Ideally, Patchett said, the ONR is looking for people who have experience in the nuclear or other high-hazard industries, and candidates should have a good honours degree and chartered status or equivalent professional qualifications. The roles will be based in Bootle in Merseyside, Cheltenham and London, with opportunities for overseas travel, and will command salaries of up to £74,799 along with training, a civil service pension scheme, flexible working and enhanced annual leave.

employer focus all-inclusive

EDF Energy is looking to recruit across the full spectrum of experience

One of the leading players in the UK’s proposed nuclear new-build programme, EDF Energy, is looking to recruit for a range of engineering, project and technical roles across the full spectrum of experience.

’We are passionate about developing people at all levels of the organisation,’ said diversity and inclusion manager Caroline Stabb. ’We will be recruiting at various entry points, from apprentices and foundation trainees, through to graduates and career changers, right up to experienced engineers and specialists.’

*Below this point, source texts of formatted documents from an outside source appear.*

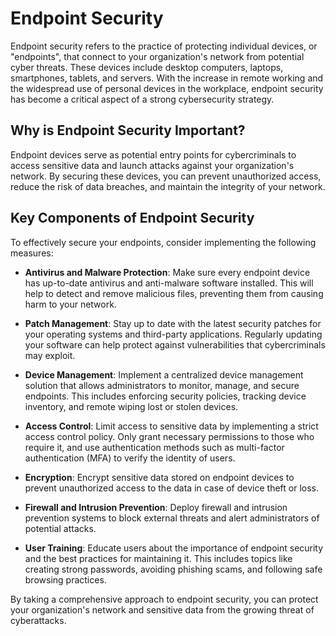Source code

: # Endpoint Security

Endpoint security refers to the practice of protecting individual devices, or "endpoints", that connect to your organization's network from potential cyber threats. These devices include desktop computers, laptops, smartphones, tablets, and servers. With the increase in remote working and the widespread use of personal devices in the workplace, endpoint security has become a critical aspect of a strong cybersecurity strategy.

## Why is Endpoint Security Important?

Endpoint devices serve as potential entry points for cybercriminals to access sensitive data and launch attacks against your organization's network. By securing these devices, you can prevent unauthorized access, reduce the risk of data breaches, and maintain the integrity of your network.

## Key Components of Endpoint Security

To effectively secure your endpoints, consider implementing the following measures:

- **Antivirus and Malware Protection**: Make sure every endpoint device has up-to-date antivirus and anti-malware software installed. This will help to detect and remove malicious files, preventing them from causing harm to your network.

- **Patch Management**: Stay up to date with the latest security patches for your operating systems and third-party applications. Regularly updating your software can help protect against vulnerabilities that cybercriminals may exploit.

- **Device Management**: Implement a centralized device management solution that allows administrators to monitor, manage, and secure endpoints. This includes enforcing security policies, tracking device inventory, and remote wiping lost or stolen devices.

- **Access Control**: Limit access to sensitive data by implementing a strict access control policy. Only grant necessary permissions to those who require it, and use authentication methods such as multi-factor authentication (MFA) to verify the identity of users.

- **Encryption**: Encrypt sensitive data stored on endpoint devices to prevent unauthorized access to the data in case of device theft or loss.

- **Firewall and Intrusion Prevention**: Deploy firewall and intrusion prevention systems to block external threats and alert administrators of potential attacks.

- **User Training**: Educate users about the importance of endpoint security and the best practices for maintaining it. This includes topics like creating strong passwords, avoiding phishing scams, and following safe browsing practices.

By taking a comprehensive approach to endpoint security, you can protect your organization's network and sensitive data from the growing threat of cyberattacks.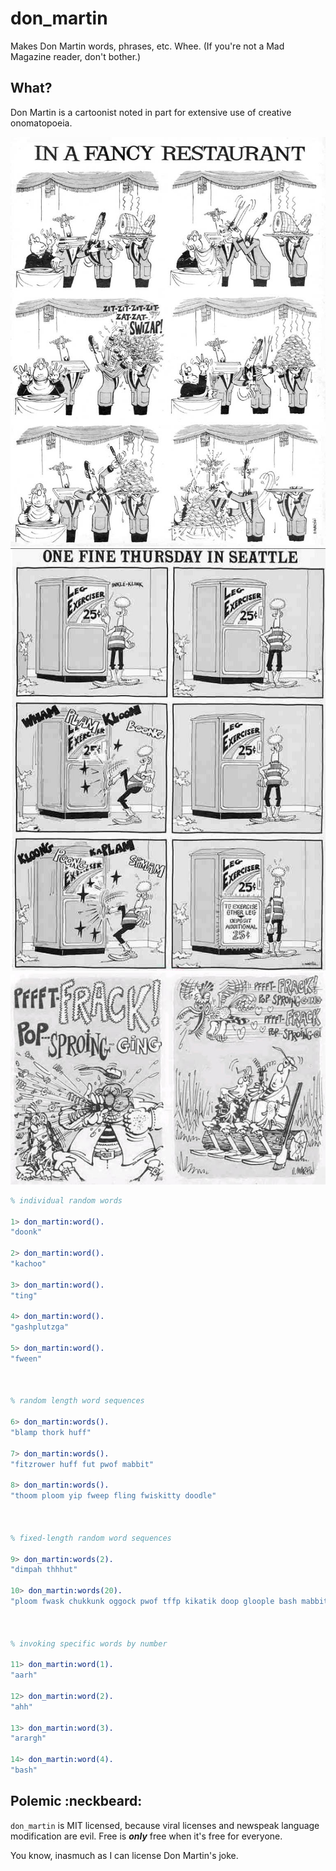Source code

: don_martin
==========

Makes Don Martin words, phrases, etc.  Whee.  (If you're not a Mad Magazine reader, don't bother.)




What?
-----

Don Martin is a cartoonist noted in part for extensive use of creative onomatopoeia.

![](in_a_fancy_restaurant.jpg)
![](leg_exerciser.jpg)
![](pffft.jpg)




```erlang
% individual random words

1> don_martin:word().
"doonk"

2> don_martin:word().
"kachoo"

3> don_martin:word().
"ting"

4> don_martin:word().
"gashplutzga"

5> don_martin:word().
"fween"



% random length word sequences

6> don_martin:words().
"blamp thork huff"

7> don_martin:words().
"fitzrower huff fut pwof mabbit"

8> don_martin:words().
"thoom ploom yip fweep fling fwiskitty doodle"



% fixed-length random word sequences

9> don_martin:words(2).
"dimpah thhhut"

10> don_martin:words(20).
"ploom fwask chukkunk oggock pwof tffp kikatik doop gloople bash mabbit thoom tika spla fween fomp varoom trump borfft caw"



% invoking specific words by number

11> don_martin:word(1).
"aarh"

12> don_martin:word(2).
"ahh"

13> don_martin:word(3).
"arargh"

14> don_martin:word(4).
"bash"
```



Polemic :neckbeard:
-------------------

`don_martin` is MIT licensed, because viral licenses and newspeak language modification are evil.  Free is ***only*** free when it's free for everyone.

You know, inasmuch as I can license Don Martin's joke.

EDF Energy already operates eight nuclear plants in the UK and has ambitions to build four EPR reactors. Recruits could work in either side of the business and although previous nuclear experience is desirable it isn’t necessary. ’We are particularly interested in candidates from other safety-critical, highly regulated industries such as petrochemical, aerospace or parts of the armed forces, whose skills could be relevant to our business and future,’ Stabb explained.

EDF Energy is currently the fastest-growing utility company in the UK and is keen to offer its employees the chance to develop with the business. Salaries are reviewed annually, and the company provides a final salary pension along with pensions for dependents and life assurance. Flexible working, maternity and adoption pay and career breaks are also offered. EDF Energy aims to retain the best talent by offering a range of benefits that go beyond material reward.

employer focus positions in power

Rolls-Royce is seeking engineers for facilities in Derbyshire and Cheshire

While best known for power systems for aero engines, Rolls-Royce is also a major player in the nuclear sector - designing, manufacturing and maintaining components and systems for civil reactors in the UK and around the world and producing nuclear reactor power plants for the UK’s submarine fleet.

During 2012, Rolls-Royce is looking to recruit a range of engineers to work at its facilities in Derbyshire and Cheshire.

The company is looking for skilled engineers in the areas of mechanical design, thermo-fluids, safety consultants and safety case authors, control and instrumentation, materials, service engineers, manufacturing engineers, project engineers and physicists.

Rolls-Royce is looking for recruits who relish the opportunity to be part of the nuclear industry at this exciting time. The breadth and depth of work in which the company is involved provides the opportunity to work across the nuclear sector, from reactor concept design though to supporting existing technology in civil and defence spheres.

Rolls-Royce offers competitive salaries, a defined-contribution pension scheme, cash bonuses and share schemes and discounted medical insurance.